Mr HAWKE (Mitchell) (19:00): I rise tonight to speak on the very important issue of homeownership following a visit from a constituent of mine, Howard Ryan, who has written to me and visited me on many occasions. I come from an electorate with one of the highest proportions of families in Australia and a vibrant building industry. My electorate is home to Homeworld, at Kellyville, and it is one of the fastest-growing sections of Sydney. Homeownership and building are one of the great Australian dreams that we see realised every day in my electorate. Homeownership is an aspiration, but especially in my electorate, with first home owners and new families buying in housing developments in and around north-western Sydney, we find that the regulatory standards for building are not keeping pace with development.

Howard Ryan is a small business owner in my local community who specialises in property inspection and how to best guard properties against what he describes as the 'deadly effects affecting Australian properties'. He has put together a document on what he sees as the seven deadly effects affecting Australian properties today: asbestos; gas and carbon monoxide; termites, wood decay and mould; plumbing and electrical; site drainage; swimming pool fence safety; and strata insolvency. Without going into the detail today, obviously a national occupational licensing project is an essential component of moving forward in this area in Australia.

Howard Ryan has a book of stunning examples of things that go hideously wrong in this area and produce great pain for Australian families. I will quickly read out some examples. He cites an elderly couple with a house in Bellevue Hill who found out they would suffer $300,000 in legal fees due to a Supreme Court claim against the pest and building inspector. That claim was for over $1 million. The matter ended up being settled with the insurers for around $600,000 after 2½ years. A couple in Penrith who used one of the cheaper alternative property inspectors ended up paying over $80,000 in legal costs and having a claim in court for over $150,000—and that is still not settled. A young couple who moved to Menai obtained a pest and building inspection from an inspector who was referred to them by their conveyancer. The conveyancer read the report and told the purchasers that all was okay. Twelve months later, when the couple decided to do some renovations, they found over $200,000 in termite damage. The damage was mentioned in the reports, but the conveyancer failed to identify this fact and the couple bought the property. So far, two years later, they have spent over $100,000 in legal costs and the matter is continuing. And the examples go on and on and on.

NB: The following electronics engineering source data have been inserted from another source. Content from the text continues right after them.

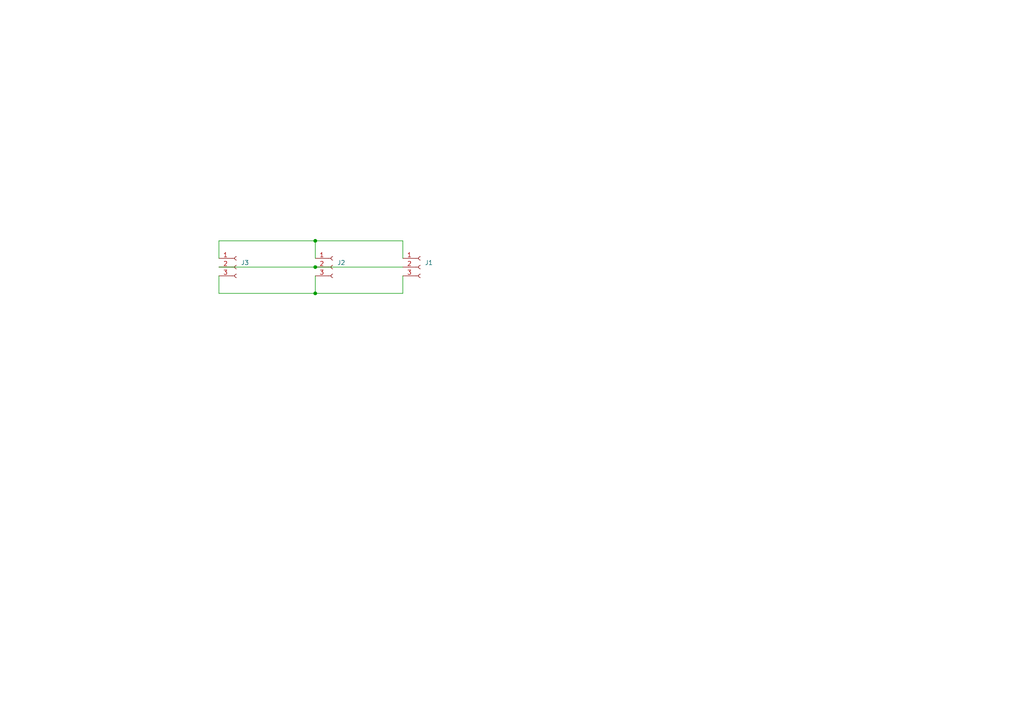
<source format=kicad_sch>
(kicad_sch
	(version 20231120)
	(generator "eeschema")
	(generator_version "8.0")
	(uuid "65637679-a24f-4dd3-b434-2e258241b35c")
	(paper "A4")
	
	(junction
		(at 91.44 69.85)
		(diameter 0)
		(color 0 0 0 0)
		(uuid "13de7d03-a58c-41db-8339-ec9a754350eb")
	)
	(junction
		(at 91.44 77.47)
		(diameter 0)
		(color 0 0 0 0)
		(uuid "670616ed-54d5-4f41-a2e7-9670dea7826a")
	)
	(junction
		(at 91.44 85.09)
		(diameter 0)
		(color 0 0 0 0)
		(uuid "fd81e83d-44bb-4875-8a4a-135d98faa818")
	)
	(wire
		(pts
			(xy 91.44 69.85) (xy 91.44 74.93)
		)
		(stroke
			(width 0)
			(type default)
		)
		(uuid "10e2d2f1-6c1f-408c-bca3-9123f91d4e6d")
	)
	(wire
		(pts
			(xy 63.5 74.93) (xy 63.5 69.85)
		)
		(stroke
			(width 0)
			(type default)
		)
		(uuid "1162b67a-dac0-49ec-9fe6-57ac7dda8e38")
	)
	(wire
		(pts
			(xy 116.84 69.85) (xy 91.44 69.85)
		)
		(stroke
			(width 0)
			(type default)
		)
		(uuid "2b6fd865-d508-4c74-9392-585778c4a394")
	)
	(wire
		(pts
			(xy 91.44 80.01) (xy 91.44 85.09)
		)
		(stroke
			(width 0)
			(type default)
		)
		(uuid "5b6abc4a-d470-4283-83eb-f2bc43b9cd65")
	)
	(wire
		(pts
			(xy 63.5 77.47) (xy 91.44 77.47)
		)
		(stroke
			(width 0)
			(type default)
		)
		(uuid "655ec807-d61f-474d-a617-0d835d3c6a4c")
	)
	(wire
		(pts
			(xy 91.44 85.09) (xy 116.84 85.09)
		)
		(stroke
			(width 0)
			(type default)
		)
		(uuid "9e984929-6b96-40b8-85eb-f0f4c63af896")
	)
	(wire
		(pts
			(xy 116.84 74.93) (xy 116.84 69.85)
		)
		(stroke
			(width 0)
			(type default)
		)
		(uuid "a1d3570c-9870-43ca-a125-30898813843e")
	)
	(wire
		(pts
			(xy 116.84 80.01) (xy 116.84 85.09)
		)
		(stroke
			(width 0)
			(type default)
		)
		(uuid "b2044715-72bf-468d-9c22-0a467cf3ba65")
	)
	(wire
		(pts
			(xy 91.44 77.47) (xy 116.84 77.47)
		)
		(stroke
			(width 0)
			(type default)
		)
		(uuid "db6bae5c-19d4-440c-b3cf-e39101997a48")
	)
	(wire
		(pts
			(xy 63.5 80.01) (xy 63.5 85.09)
		)
		(stroke
			(width 0)
			(type default)
		)
		(uuid "eaecb228-c03a-45a5-9aec-3fc169c8e5d9")
	)
	(wire
		(pts
			(xy 63.5 85.09) (xy 91.44 85.09)
		)
		(stroke
			(width 0)
			(type default)
		)
		(uuid "fa69618c-f39d-4daa-bb9b-48250d1d643c")
	)
	(wire
		(pts
			(xy 63.5 69.85) (xy 91.44 69.85)
		)
		(stroke
			(width 0)
			(type default)
		)
		(uuid "ffb44d8d-450d-411f-acf8-2f1dbe472f84")
	)
	(symbol
		(lib_id "Connector:Conn_01x03_Socket")
		(at 96.52 77.47 0)
		(unit 1)
		(exclude_from_sim no)
		(in_bom yes)
		(on_board yes)
		(dnp no)
		(uuid "21d4ef32-565e-4e4a-b652-72811d28e0fa")
		(property "Reference" "J2"
			(at 97.79 76.1999 0)
			(effects
				(font
					(size 1.27 1.27)
				)
				(justify left)
			)
		)
		(property "Value" "Conn_01x03_Socket"
			(at 97.79 78.7399 0)
			(effects
				(font
					(size 1.27 1.27)
				)
				(justify left)
				(hide yes)
			)
		)
		(property "Footprint" "Connector_PinHeader_2.54mm:PinHeader_1x03_P2.54mm_Vertical"
			(at 96.52 77.47 0)
			(effects
				(font
					(size 1.27 1.27)
				)
				(hide yes)
			)
		)
		(property "Datasheet" "~"
			(at 96.52 77.47 0)
			(effects
				(font
					(size 1.27 1.27)
				)
				(hide yes)
			)
		)
		(property "Description" "Generic connector, single row, 01x03, script generated"
			(at 96.52 77.47 0)
			(effects
				(font
					(size 1.27 1.27)
				)
				(hide yes)
			)
		)
		(pin "3"
			(uuid "dfc0b271-a3ed-4eee-b48d-d4265b512700")
		)
		(pin "2"
			(uuid "1a761d8b-315a-4d03-b470-8fc437ab3c6d")
		)
		(pin "1"
			(uuid "0037d682-9597-4510-8887-47e39dbe7ade")
		)
		(instances
			(project ""
				(path "/65637679-a24f-4dd3-b434-2e258241b35c"
					(reference "J2")
					(unit 1)
				)
			)
		)
	)
	(symbol
		(lib_id "Connector:Conn_01x03_Socket")
		(at 121.92 77.47 0)
		(unit 1)
		(exclude_from_sim no)
		(in_bom yes)
		(on_board yes)
		(dnp no)
		(uuid "bd661819-0c9f-4e45-9fcb-47e4f4ef3af4")
		(property "Reference" "J1"
			(at 123.19 76.1999 0)
			(effects
				(font
					(size 1.27 1.27)
				)
				(justify left)
			)
		)
		(property "Value" "Conn_01x03_Socket"
			(at 123.19 78.7399 0)
			(effects
				(font
					(size 1.27 1.27)
				)
				(justify left)
				(hide yes)
			)
		)
		(property "Footprint" "Connector_PinHeader_2.54mm:PinHeader_1x03_P2.54mm_Vertical"
			(at 121.92 77.47 0)
			(effects
				(font
					(size 1.27 1.27)
				)
				(hide yes)
			)
		)
		(property "Datasheet" "~"
			(at 121.92 77.47 0)
			(effects
				(font
					(size 1.27 1.27)
				)
				(hide yes)
			)
		)
		(property "Description" "Generic connector, single row, 01x03, script generated"
			(at 121.92 77.47 0)
			(effects
				(font
					(size 1.27 1.27)
				)
				(hide yes)
			)
		)
		(pin "1"
			(uuid "78307929-7fb3-45cb-b9a2-127f8908a004")
		)
		(pin "3"
			(uuid "c6f9f452-e742-4e9e-85e8-a3ad2d6af26c")
		)
		(pin "2"
			(uuid "e2d6ba1b-80c4-44b9-af74-f4b1d0be2116")
		)
		(instances
			(project ""
				(path "/65637679-a24f-4dd3-b434-2e258241b35c"
					(reference "J1")
					(unit 1)
				)
			)
		)
	)
	(symbol
		(lib_id "Connector:Conn_01x03_Socket")
		(at 68.58 77.47 0)
		(unit 1)
		(exclude_from_sim no)
		(in_bom yes)
		(on_board yes)
		(dnp no)
		(uuid "f0b4a7f1-b7a5-425a-a428-d0efff520f6f")
		(property "Reference" "J3"
			(at 69.85 76.1999 0)
			(effects
				(font
					(size 1.27 1.27)
				)
				(justify left)
			)
		)
		(property "Value" "Conn_01x03_Socket"
			(at 69.85 78.7399 0)
			(effects
				(font
					(size 1.27 1.27)
				)
				(justify left)
				(hide yes)
			)
		)
		(property "Footprint" "Connector_PinHeader_2.54mm:PinHeader_1x03_P2.54mm_Vertical"
			(at 68.58 77.47 0)
			(effects
				(font
					(size 1.27 1.27)
				)
				(hide yes)
			)
		)
		(property "Datasheet" "~"
			(at 68.58 77.47 0)
			(effects
				(font
					(size 1.27 1.27)
				)
				(hide yes)
			)
		)
		(property "Description" "Generic connector, single row, 01x03, script generated"
			(at 68.58 77.47 0)
			(effects
				(font
					(size 1.27 1.27)
				)
				(hide yes)
			)
		)
		(pin "1"
			(uuid "05e08f6e-5f43-4f78-b18a-d954234b3dd0")
		)
		(pin "3"
			(uuid "95368e64-4bcf-4f5e-9065-a2fe56cfce43")
		)
		(pin "2"
			(uuid "03d4c6aa-2e79-4ac6-a028-783b7ee42830")
		)
		(instances
			(project ""
				(path "/65637679-a24f-4dd3-b434-2e258241b35c"
					(reference "J3")
					(unit 1)
				)
			)
		)
	)
	(sheet_instances
		(path "/"
			(page "1")
		)
	)
)

</source>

In 2006, Howard Ryan started the Pre-Purchase Inspectors National Registry to allow prospective homeowners pea ce of mind when they have a house inspected before purchase. He has a great business where he now trains people in pest and building inspection to ensure that they are properly trained and qualified. However, a national occupational licensing scheme would enhance what is going on here—not just from Howard's private building perspective but in the sense that we need to do something to address this critical problem which is impacting on so many families in Australia. Some people would say this is a matter for the offices of fair trading in the states. But one of the challenges is that, with different state regulations and different state schemes, it is hard to ensure a consistent standard across the states for trainers to ensure that pest and building inspections are done properly and indeed that the building standards are written properly. So Howard is of course a great advocate of the COAG process and the national occupational licensing scheme, a project which has been underway for some time now.

With the brief for the Minister for Fair Trading in New South Wales, it is encouraging to see that New South Wales is now considering, through COAG, a national occupational licensing system task force, ensuring that they do move on this in a reasonable time frame. Given that the seven deadly dangers that Howard has identified can affect anybody, it is vital that we do something in Australia today to ensure there are proper and sound standards for homebuyers so that they can purchase a property sound in the knowledge that it is not affected by one of those seven areas.

I am certainly a big supporter of this. Aussie Home Loans director John Symond said in the Daily Telegraph in 2011 that the vendor of a property should be required to obtain a pest and building inspection before the property can be listed for sale. That is a suggestion for one reform that could make a big impact. In the same article, Rapid Solutions, a major supplier of professional indemnity insurance, stated that upwards of 30 per cent of those completing these inspections are uninsured. There definitely is a need for higher standards in this industry. It is something that affects homeowners around the country. The lack of professional standards and training and proper accountability for this vital area affects all homeowners and potential homeowners. I thank Howard for the work he has done in bringing this issue to the fore. I encourage COAG to continue this process quickly so that we can get to a better standard in Australia today.